Minimally invasive neurosurgery likewise follows the principles of necessity and simplicity, and what can be done simply, should not be done in a complex and cumbersome manner. “We have MRI neuronavigation, you don’t” is bragging; “They have magnetoencephalography, we have to have it too” is climbing. The use of tiny flap and bone window access must ensure that the lesion is reached by a shortcut, provided that the localization is accurate. If accurate localization is possible based on CT, MRI and other imaging data, do not think about navigation. If you have to navigate, you don’t always have to give up MRI navigation, and ultrasound navigation is fine.
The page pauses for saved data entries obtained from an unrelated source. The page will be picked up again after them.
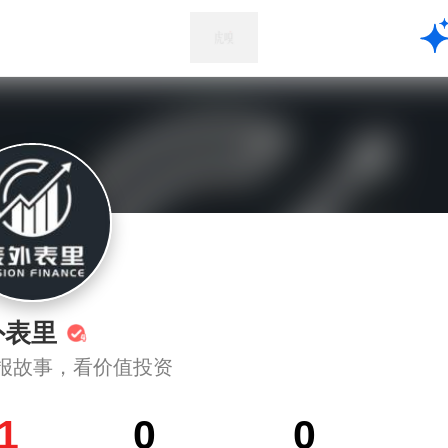
外表里
报故事，看价值投资
1
0
0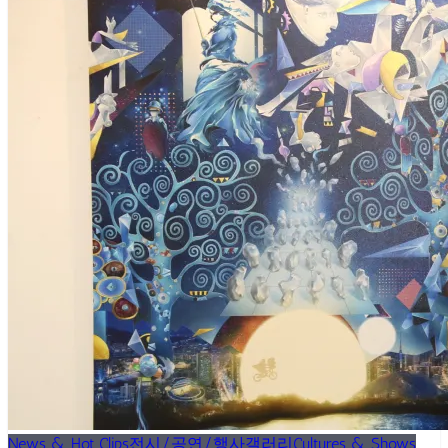
News & Hot Clips
전시/공연/행사
갤러리
Cultures & Shows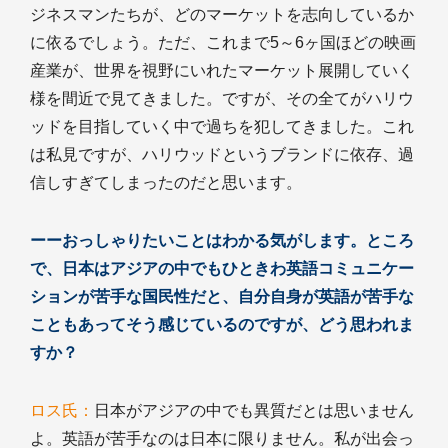
ジネスマンたちが、どのマーケットを志向しているか
に依るでしょう。ただ、これまで5～6ヶ国ほどの映画
産業が、世界を視野にいれたマーケット展開していく
様を間近で見てきました。ですが、その全てがハリウ
ッドを目指していく中で過ちを犯してきました。これ
は私見ですが、ハリウッドというブランドに依存、過
信しすぎてしまったのだと思います。
ーーおっしゃりたいことはわかる気がします。ところ
で、日本はアジアの中でもひときわ英語コミュニケー
ションが苦手な国民性だと、自分自身が英語が苦手な
こともあってそう感じているのですが、どう思われま
すか？
ロス氏：
日本がアジアの中でも異質だとは思いません
よ。英語が苦手なのは日本に限りません。私が出会っ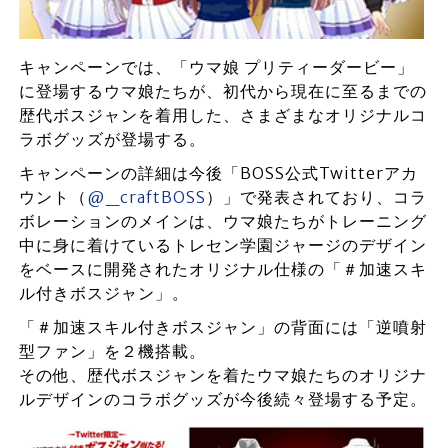
キャンペーンでは、「ウマ娘 プリティーダービー」
に登場するウマ娘たちが、初代から現在に至るまでの
歴代ボスジャンを着用した、さまざまなオリジナルコ
ラボグッズが登場する。
キャンペーンの詳細は今後「BOSS公式Twitterアカ
ウント（
@_craftBOSS
）」で発表されており、コラ
ボレーションのメインは、ウマ娘たちがトレーニング
中に身に着けているトレセン学園ジャージのデザイン
をベースに開発されたオリジナル仕様の「＃加速スキ
ル付きボスジャン」。
「＃加速スキル付きボスジャン」の背面には「逆噴射
型ファン」を２機搭載。
その他、歴代ボスジャンを着たウマ娘たちのオリジナ
ルデザインのコラボグッズが今後続々登場する予定。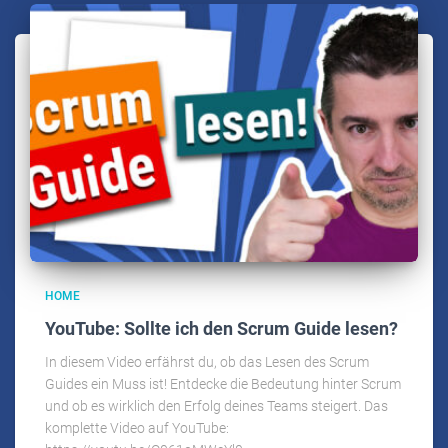
HOME
YouTube: Sollte ich den Scrum Guide lesen?
In diesem Video erfährst du, ob das Lesen des Scrum
Guides ein Muss ist! Entdecke die Bedeutung hinter Scrum
und ob es wirklich den Erfolg deines Teams steigert. Das
komplette Video auf YouTube: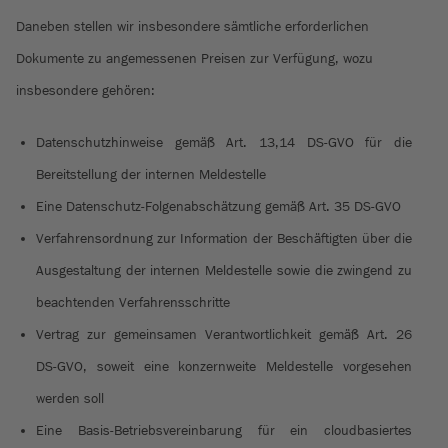
Daneben stellen wir insbesondere sämtliche erforderlichen
Dokumente zu angemessenen Preisen zur Verfügung, wozu
insbesondere gehören:
Datenschutzhinweise gemäß Art. 13,14 DS-GVO für die
Bereitstellung der internen Meldestelle
Eine Datenschutz-Folgenabschätzung gemäß Art. 35 DS-GVO
Verfahrensordnung zur Information der Beschäftigten über die
Ausgestaltung der internen Meldestelle sowie die zwingend zu
beachtenden Verfahrensschritte
Vertrag zur gemeinsamen Verantwortlichkeit gemäß Art. 26
DS-GVO, soweit eine konzernweite Meldestelle vorgesehen
werden soll
Eine Basis-Betriebsvereinbarung für ein cloudbasiertes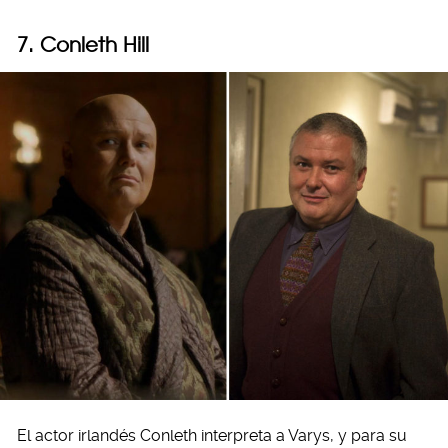
7. Conleth Hill
El actor irlandés Conleth interpreta a Varys, y para su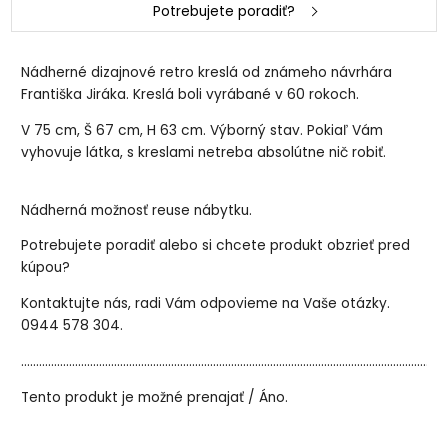
Potrebujete poradiť?
Nádherné dizajnové retro kreslá od známeho návrhára
Františka Jiráka. Kreslá boli vyrábané v 60 rokoch.
V 75 cm, Š 67 cm, H 63 cm. Výborný stav. Pokiaľ Vám
vyhovuje látka, s kreslami netreba absolútne nič robiť.
Nádherná možnosť reuse nábytku.
Potrebujete poradiť alebo si chcete produkt obzrieť pred
kúpou?
Kontaktujte nás, radi Vám odpovieme na Vaše otázky.
0944 578 304.
..............................................................................................................................................
Tento produkt je možné prenajať / Áno.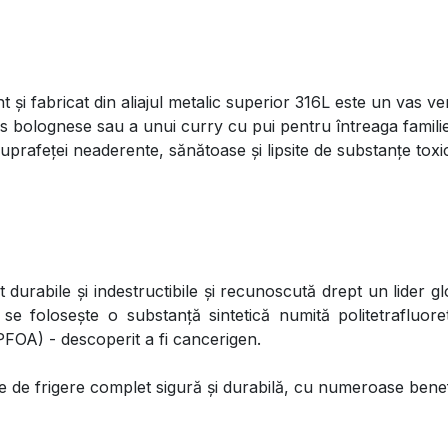
și fabricat din aliajul metalic superior 316L este un vas ver
os bolognese sau a unui curry cu pui pentru întreaga famili
uprafeței neaderente, sănătoase și lipsite de substanțe toxice
durabile și indestructibile și recunoscută drept un lider g
 se folosește o substanță sintetică numită politetrafluor
PFOA) - descoperit a fi cancerigen.
e de frigere complet sigură și durabilă, cu numeroase benefi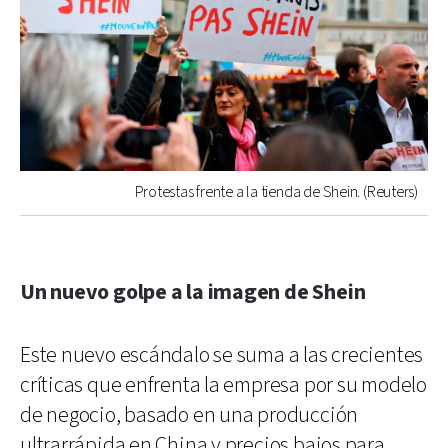
Protestas frente a la tienda de Shein. (Reuters)
Un nuevo golpe a la imagen de Shein
Este nuevo escándalo se suma a las crecientes
críticas que enfrenta la empresa por su modelo
de negocio, basado en una producción
ultrarrápida en China y precios bajos para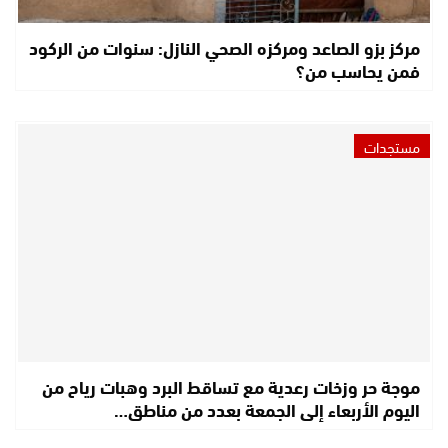
مركز بزو الصاعد ومركزه الصحي النازل: سنوات من الركود
فمن يحاسب من؟
مستجدات
موجة حر وزخات رعدية مع تساقط البرد وهبات رياح من
اليوم الأربعاء إلى الجمعة بعدد من مناطق…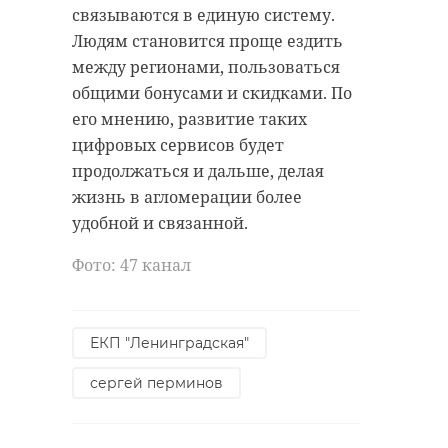
связываются в единую систему.
Людям становится проще ездить
между регионами, пользоваться
общими бонусами и скидками. По
его мнению, развитие таких
цифровых сервисов будет
продолжаться и дальше, делая
жизнь в агломерации более
удобной и связанной.
Фото: 47 канал
ЕКП "Ленинградская"
сергей перминов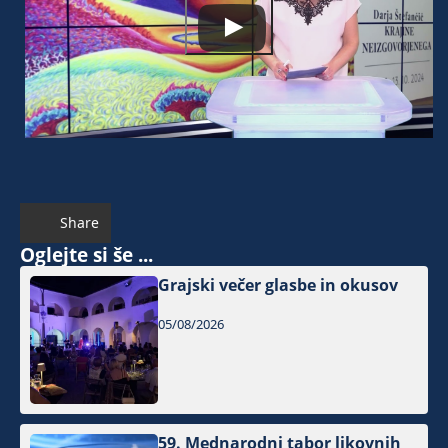
Share
Oglejte si še ...
Grajski večer glasbe in okusov
05/08/2026
59. Mednarodni tabor likovnih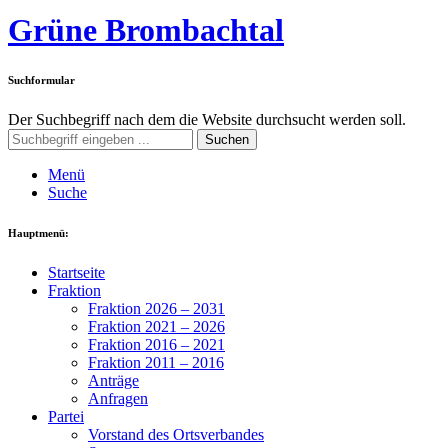
Grüne Brombachtal
Suchformular
Der Suchbegriff nach dem die Website durchsucht werden soll.
Suchen
Menü
Suche
Hauptmenü:
Startseite
Fraktion
Fraktion 2026 – 2031
Fraktion 2021 – 2026
Fraktion 2016 – 2021
Fraktion 2011 – 2016
Anträge
Anfragen
Partei
Vorstand des Ortsverbandes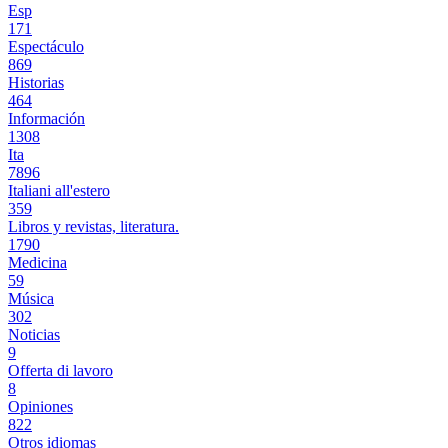
Esp
171
Espectáculo
869
Historias
464
Información
1308
Ita
7896
Italiani all'estero
359
Libros y revistas, literatura.
1790
Medicina
59
Música
302
Noticias
9
Offerta di lavoro
8
Opiniones
822
Otros idiomas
The profession should not believe that “the vast majority of surgeries are done under a microscope”. Microscopes and endoscopes are all observation tools. If a lesion is clearly visible to the eye and has to be observed under a microscope, it is like walking smoothly with a cane, just like pretending. If you really need an optical lens, you don’t have to be obsessed with the lens surgery model. The visual screen surgery model is easy to learn and use, low cost, lightweight, and you can choose from a variety of optical lenses, so why reject it out of hand!
”There is no minimally invasive neurosurgery without neurological function monitoring” is not so absolute. Operating within the lesion, even if it is a functional area, the procedure does not result in severe loss of function. If the lesion is so large that no lesion visible to the naked eye can be removed, neurological function monitoring is nothing more than a staged procedure and is not worth the excessive time and effort. Neurological monitoring is only relevant when operating between the lesion and normal tissue where function is important. Neurological monitoring is most important in surgery at the base of the skull, especially in the pontocerebellar horn region.